What we talk about when we talk about Thanksgiving

So much is lost to time.

Names, faces, all the little hates and kindnesses that make up a life sink downward, settling into the thick silt beneath memory.

I wake on Thanksgiving morning while the rest of my family are still burrowed deep in dreams. There is a thought that has been troubling me, and it will out. This is what writing is–“a way of happening,” as Auden says of poetry, “a mouth.”

I think of all the mouths that have been silenced, the happenings mired deep in oblivion. On this day in particular, I think of the ones we have displaced. Why is it that there can be nothing in this world that is unblemished in its beauty, untinged by sorrow? C. S. Lewis and I have been hanging out long enough now that I know what he would say–something about the unfulfilled yearning that is proof of the divine spark compelling us beyond the earthly, the now. And I agree with him, but agreeing does not dull the ache that rises in my chest when I think of the origins of this day, its objective truth lost many generations ago.

I am thankful for so many things. My life is a better one than I deserve. But life isn’t a simple thing, and it rises from a murky past, from seeds sown in darkness and roots unseen. Today we will go to my parents’ house, and I will be surrounded by so much love and goodness that it will prick at the backs of my eyes and I will be, for an afternoon, almost perfectly content.

But I can’t banish from my thoughts the knowledge that the connection that birthed this day of gratitude spelled death for so many people. I don’t want to commit the sin of idealizing them, but it’s hard not to regret the loss of this country’s first people. They, like us, were far from perfect. They killed, lied, cheated, betrayed like the rest of us. Yet in their society, too often dismissed as “primitive,” rape was almost nonexistent. The wealthy and well-educated denizens of Rugby Road could learn a thing or two. This continent’s first inhabitants managed to walk the earth for generations untold without etching the evidence of their passing into it like a raw scar, a wound that will never fully heal. The power company threatening my neighbors with eminent domain and permanent environmental degradation could learn a thing or two.

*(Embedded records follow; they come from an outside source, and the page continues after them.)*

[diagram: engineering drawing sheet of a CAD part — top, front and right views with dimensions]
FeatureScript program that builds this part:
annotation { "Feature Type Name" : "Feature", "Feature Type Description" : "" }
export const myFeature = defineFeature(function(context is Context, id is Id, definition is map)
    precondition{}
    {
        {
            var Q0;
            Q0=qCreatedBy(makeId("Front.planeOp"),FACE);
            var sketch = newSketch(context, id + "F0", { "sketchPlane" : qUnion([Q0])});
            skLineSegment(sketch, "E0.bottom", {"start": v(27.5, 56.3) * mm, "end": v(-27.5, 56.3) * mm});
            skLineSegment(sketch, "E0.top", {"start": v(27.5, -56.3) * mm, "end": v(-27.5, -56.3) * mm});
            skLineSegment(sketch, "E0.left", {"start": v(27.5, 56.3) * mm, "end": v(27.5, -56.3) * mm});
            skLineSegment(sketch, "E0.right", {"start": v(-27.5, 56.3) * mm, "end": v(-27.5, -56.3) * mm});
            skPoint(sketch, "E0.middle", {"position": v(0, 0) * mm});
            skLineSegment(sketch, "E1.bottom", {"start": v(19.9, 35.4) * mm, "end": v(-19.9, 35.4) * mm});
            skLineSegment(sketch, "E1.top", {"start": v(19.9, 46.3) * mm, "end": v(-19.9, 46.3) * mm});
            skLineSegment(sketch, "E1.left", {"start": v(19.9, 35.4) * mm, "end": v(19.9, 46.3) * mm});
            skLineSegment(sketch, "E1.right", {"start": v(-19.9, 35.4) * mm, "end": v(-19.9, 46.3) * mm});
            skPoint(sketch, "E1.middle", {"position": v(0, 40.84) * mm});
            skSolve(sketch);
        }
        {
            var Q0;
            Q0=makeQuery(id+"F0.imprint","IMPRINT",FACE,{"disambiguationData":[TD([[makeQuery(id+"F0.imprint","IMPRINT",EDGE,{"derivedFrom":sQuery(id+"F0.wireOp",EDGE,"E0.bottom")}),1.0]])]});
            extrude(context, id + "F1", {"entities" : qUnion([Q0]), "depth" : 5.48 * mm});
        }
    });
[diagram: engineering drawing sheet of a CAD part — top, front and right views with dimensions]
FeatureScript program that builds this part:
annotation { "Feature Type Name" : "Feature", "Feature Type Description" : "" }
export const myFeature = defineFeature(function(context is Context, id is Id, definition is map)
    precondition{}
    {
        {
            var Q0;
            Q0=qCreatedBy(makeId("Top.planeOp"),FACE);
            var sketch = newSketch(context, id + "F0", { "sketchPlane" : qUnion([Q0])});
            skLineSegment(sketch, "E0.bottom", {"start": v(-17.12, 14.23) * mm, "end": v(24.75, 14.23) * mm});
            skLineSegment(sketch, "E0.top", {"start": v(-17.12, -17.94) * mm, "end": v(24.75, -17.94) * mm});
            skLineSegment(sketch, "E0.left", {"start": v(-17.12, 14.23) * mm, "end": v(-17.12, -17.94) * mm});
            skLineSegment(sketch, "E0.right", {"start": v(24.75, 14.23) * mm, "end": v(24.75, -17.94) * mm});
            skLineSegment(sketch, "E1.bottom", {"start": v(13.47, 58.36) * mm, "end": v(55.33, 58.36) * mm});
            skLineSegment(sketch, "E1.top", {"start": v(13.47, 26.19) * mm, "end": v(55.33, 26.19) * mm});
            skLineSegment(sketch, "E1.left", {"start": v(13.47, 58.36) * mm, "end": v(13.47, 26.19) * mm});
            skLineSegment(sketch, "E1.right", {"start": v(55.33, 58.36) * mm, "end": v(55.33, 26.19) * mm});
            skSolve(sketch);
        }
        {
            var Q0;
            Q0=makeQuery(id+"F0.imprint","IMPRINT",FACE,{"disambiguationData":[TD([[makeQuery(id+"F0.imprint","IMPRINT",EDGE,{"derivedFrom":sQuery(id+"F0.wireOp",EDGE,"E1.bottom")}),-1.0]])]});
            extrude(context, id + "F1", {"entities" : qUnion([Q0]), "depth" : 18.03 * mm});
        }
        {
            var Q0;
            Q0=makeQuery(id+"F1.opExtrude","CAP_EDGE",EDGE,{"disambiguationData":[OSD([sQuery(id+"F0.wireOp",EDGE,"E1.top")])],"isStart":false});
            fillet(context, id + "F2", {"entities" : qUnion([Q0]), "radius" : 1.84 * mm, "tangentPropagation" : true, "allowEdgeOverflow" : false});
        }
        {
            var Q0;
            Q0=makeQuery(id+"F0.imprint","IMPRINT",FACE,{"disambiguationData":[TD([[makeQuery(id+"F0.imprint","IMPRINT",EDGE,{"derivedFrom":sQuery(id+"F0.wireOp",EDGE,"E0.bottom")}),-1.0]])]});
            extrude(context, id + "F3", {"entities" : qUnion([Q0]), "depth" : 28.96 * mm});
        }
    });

It saddens me that there seems to be a liberal/conservative divide, an opposition between those who are saddened by what we have lost and those who push forward with optimism. It also mystifies me, as one who refuses to choose between two political parties that over time have blurred their ideologies so thoroughly that they are too often indistinguishable. I have heard liberals denigrate all Republicans as evil, across the board. And I have heard Republicans sneeringly reference “social justice,” as if anything about justice was worthy of anything but veneration.

This is the path our ancestors set us upon long ago. Much of it, I’m sure, was not of their intending, and yet it happened. When American Indians opened their hands and minds to a band of political refugees who did not ask for asylum but claimed it, they made my life possible, hundreds of years later. For if one thing had gone differently, wouldn’t everything else have changed, rippling down the ages like fate’s dominoes?

I can’t get them out of my head this morning, those long-ago people who welcomed the sick and hungry and ensured the success of an endeavor that would quickly turn to destruction. These people who, in the end, were more Christlike than the Christian society that all but erased them from history. Their loss saddens me.

And I am thankful for them. Everything I am, everything else I have to be thankful for–health, home, family, friends–is possible because hundreds of years ago, people of one color did not shoot people of another color on sight, but fed them, preserved them in an act of kindness that would be one nail in the coffin of their own undoing. We could all learn a thing or two.

So, this isn’t a warm, fuzzy Thanksgiving post. It has nothing to do with how many pies anyone baked. I don’t have any answers, just a swirling fog of thoughts to sift through, like the deep silt at the bottom of Parker’s Creek, where my sister and I played as children. We pretended we were Indians, gathering acorns to grind into bitter flour, acting out a small part of what we had already lost centuries ago without even knowing it.